A number of the restructuring agreements that the Company entered into prior to filing for bankruptcy required, as part of their implementation, a Chapter 11 filing by the Company. In addition, it was believed that a Chapter 11 filing would help facilitate the restructuring program by establishing one forum for the resolution of claims and implementation of a wide range of restructuring agreements. The Chapter 11 filing was also intended to help facilitate the issuance of the new equity securities required by certain of the restructuring agreements. See Note 3 in the Notes to Consolidated Financial Statements included in Item 8 of Part II of the Report for additional information concerning our restructuring.

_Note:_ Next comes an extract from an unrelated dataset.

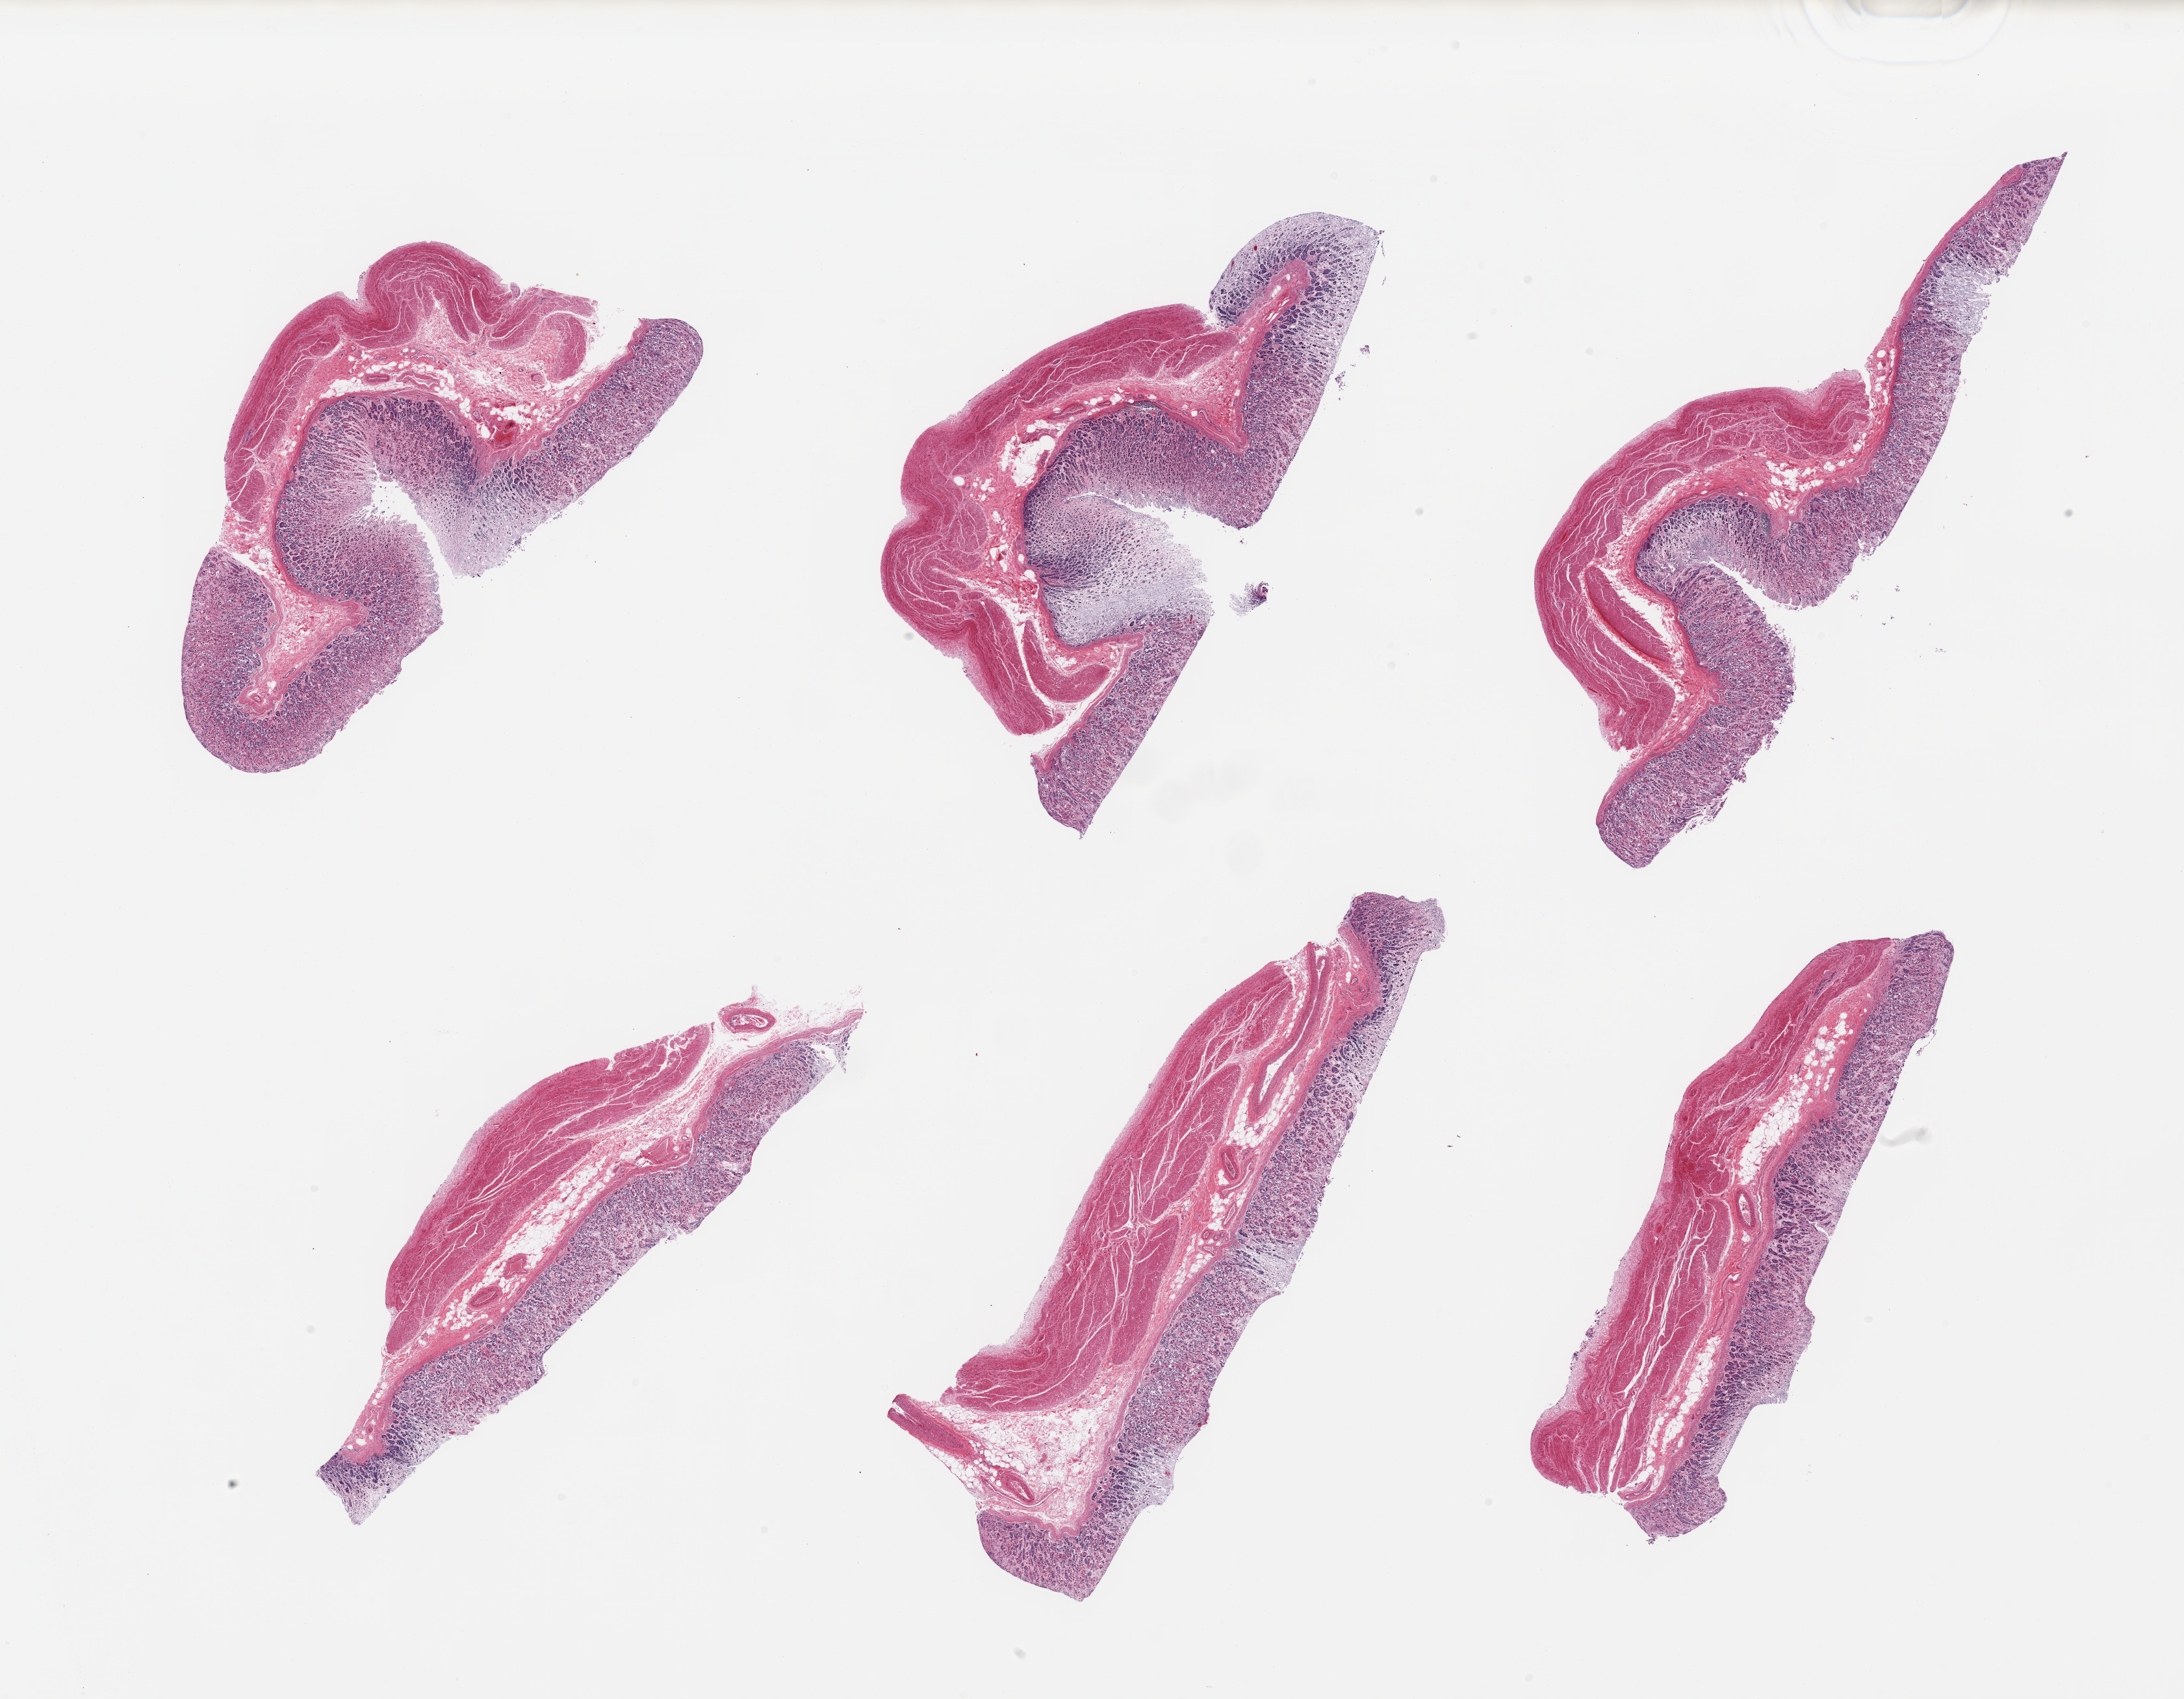
Haematoxylin and eosin whole-slide image — whole scanned area (about 26.6 x 20.7 mm) shown as a low-resolution overview; PAXgene-fixed paraffin-embedded (PFPE) section; section of stomach (target tissue); tissue donor sample. Donor: male.
Reviewer comment on this tissue sample: 6 pieces; mucosa largely autolyzed; muscularis intact.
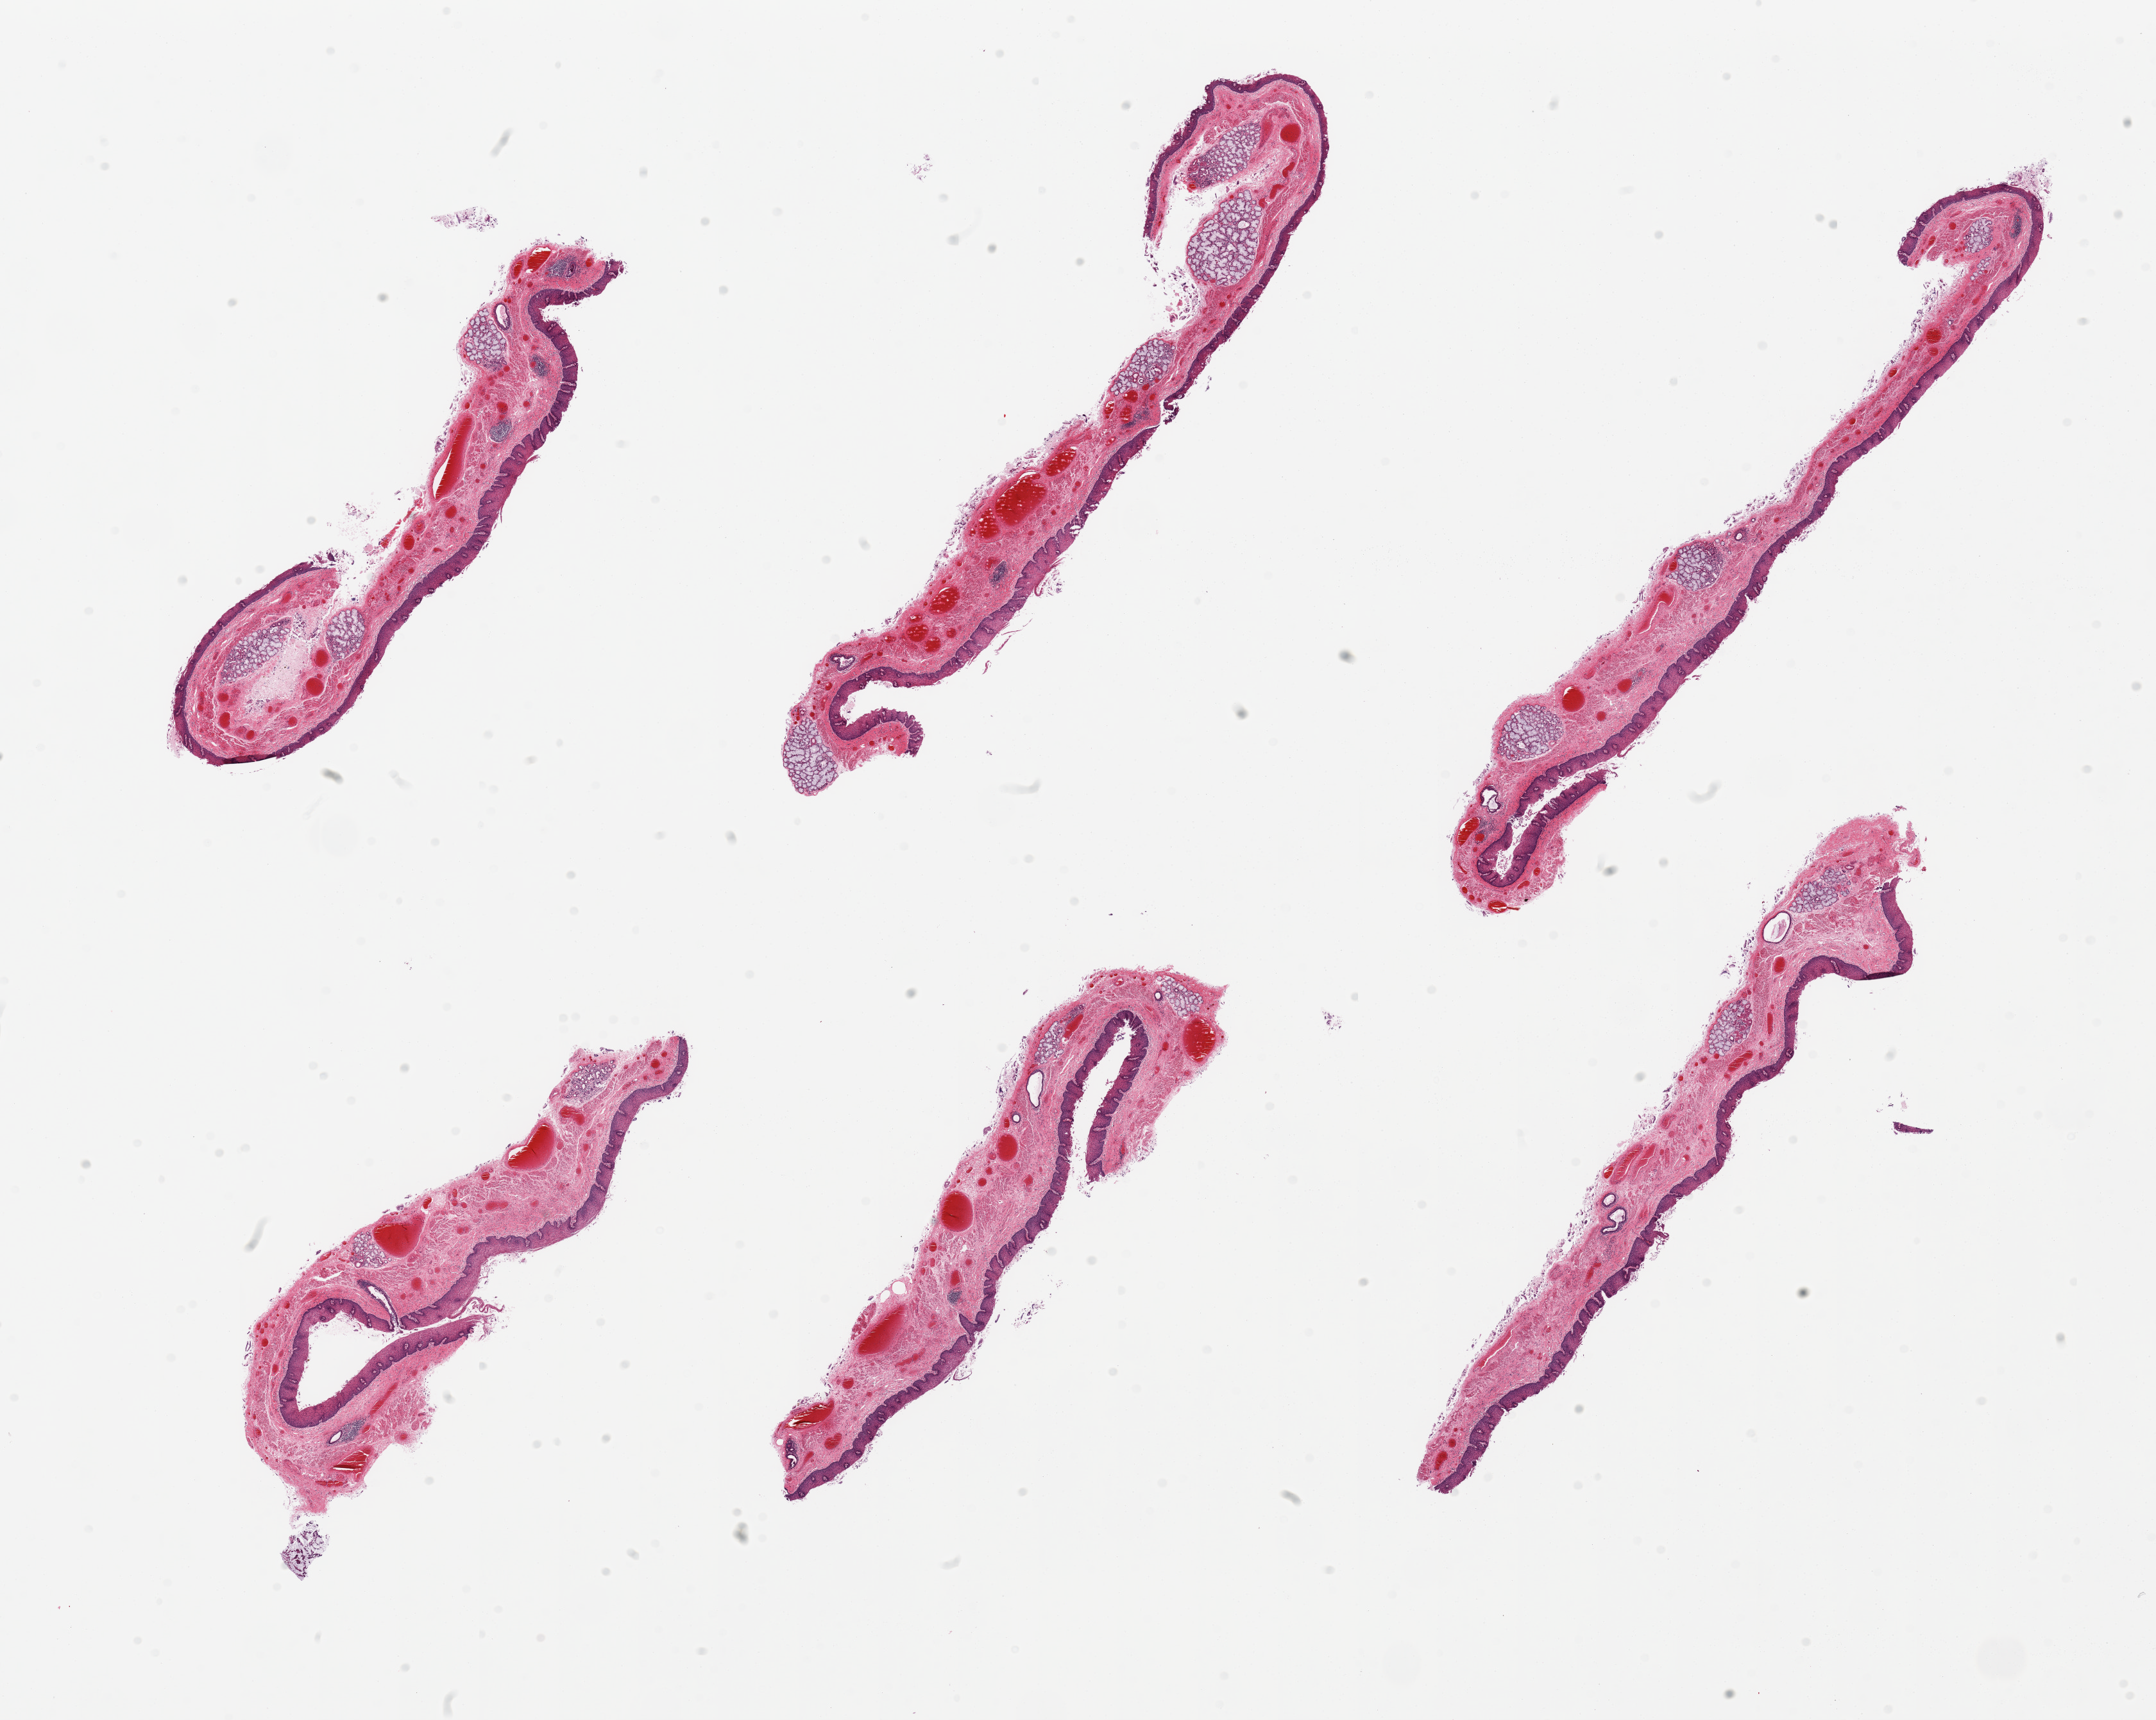
Whole-slide image, hematoxylin and eosin (H&E) stain — a low-resolution overview of the entire scanned area, about 26.6 x 21.2 mm. PAXgene-fixed paraffin-embedded (PFPE) section. Sampled site (target tissue): esophageal mucous membrane. Donor tissue sample. Donor: female.
Pathologist's review note for this sample: 6 pieces, well trimmed mucosa.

Chapter 11 Bankruptcy Proceedings On January 30, 2004 (the “Bankruptcy Petition Date”), AAWW, Atlas, Polar and two other of AAWW’s subsidiaries, Airline Acquisition Corp I and Atlas Worldwide Aviation Logistics, Inc. (“Logistics,” and together with AAWW, Atlas, Polar and Acquisition collectively, the “Debtors”) each filed voluntary bankruptcy petitions for relief under Chapter 11, in the United States Bankruptcy Court for the Southern District of Florida (the “Bankruptcy Court”). The Bankruptcy Court jointly administered these cases as In re: Atlas Air Worldwide Holdings, Inc., Atlas Air, Inc., Polar Air Cargo, Inc., Airline Acquisition Corp I, and Atlas Worldwide Aviation Logistics, Inc., Case No. 04-10792 (collectively, the “Chapter 11 Cases”). During the course of the Chapter 11 Cases, the Debtors operated their respective businesses as debtors-in-possession (“DIPs”) under the jurisdiction of the Bankruptcy Court and in accordance with the applicable provisions of the Bankruptcy Code, the Federal Rules of Bankruptcy Procedure and the orders of the Bankruptcy Court. The Consolidated Financial Statements appearing in Item 8 of Part II of this Report include data for all of our subsidiaries, including those that did not file for relief under Chapter 11.